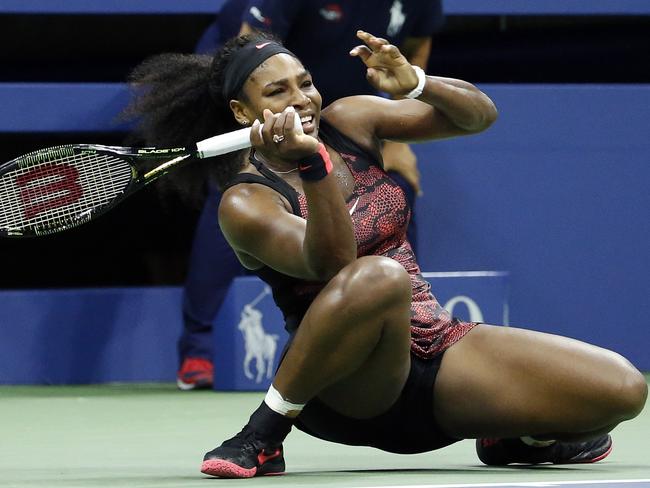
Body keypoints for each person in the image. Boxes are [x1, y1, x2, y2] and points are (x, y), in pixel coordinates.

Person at [126, 30, 647, 478]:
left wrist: (418, 83)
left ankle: (513, 438)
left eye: (305, 82)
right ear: (243, 112)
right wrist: (313, 166)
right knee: (380, 276)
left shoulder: (350, 121)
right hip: (346, 385)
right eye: (278, 91)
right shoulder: (246, 201)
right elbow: (333, 264)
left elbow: (478, 117)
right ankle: (262, 435)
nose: (302, 99)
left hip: (434, 351)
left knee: (623, 389)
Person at [176, 0, 443, 389]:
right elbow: (253, 54)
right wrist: (257, 151)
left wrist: (396, 119)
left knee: (392, 191)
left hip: (323, 100)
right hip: (256, 93)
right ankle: (199, 347)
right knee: (237, 203)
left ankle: (413, 335)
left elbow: (418, 44)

_PROBLEM DETAILS:_ What should come out is the exact run of lines from the one holding "left elbow: (478, 117)" through the end of the records above, and nothing besides.

_RESULT OF THIS EXERCISE:_
left elbow: (478, 117)
right ankle: (262, 435)
nose: (302, 99)
left hip: (434, 351)
left knee: (623, 389)
Person at [176, 0, 443, 389]:
right elbow: (253, 54)
right wrist: (257, 151)
left wrist: (396, 119)
left knee: (392, 191)
left hip: (323, 100)
right hip: (256, 93)
right ankle: (199, 347)
right knee: (237, 203)
left ankle: (413, 335)
left elbow: (418, 44)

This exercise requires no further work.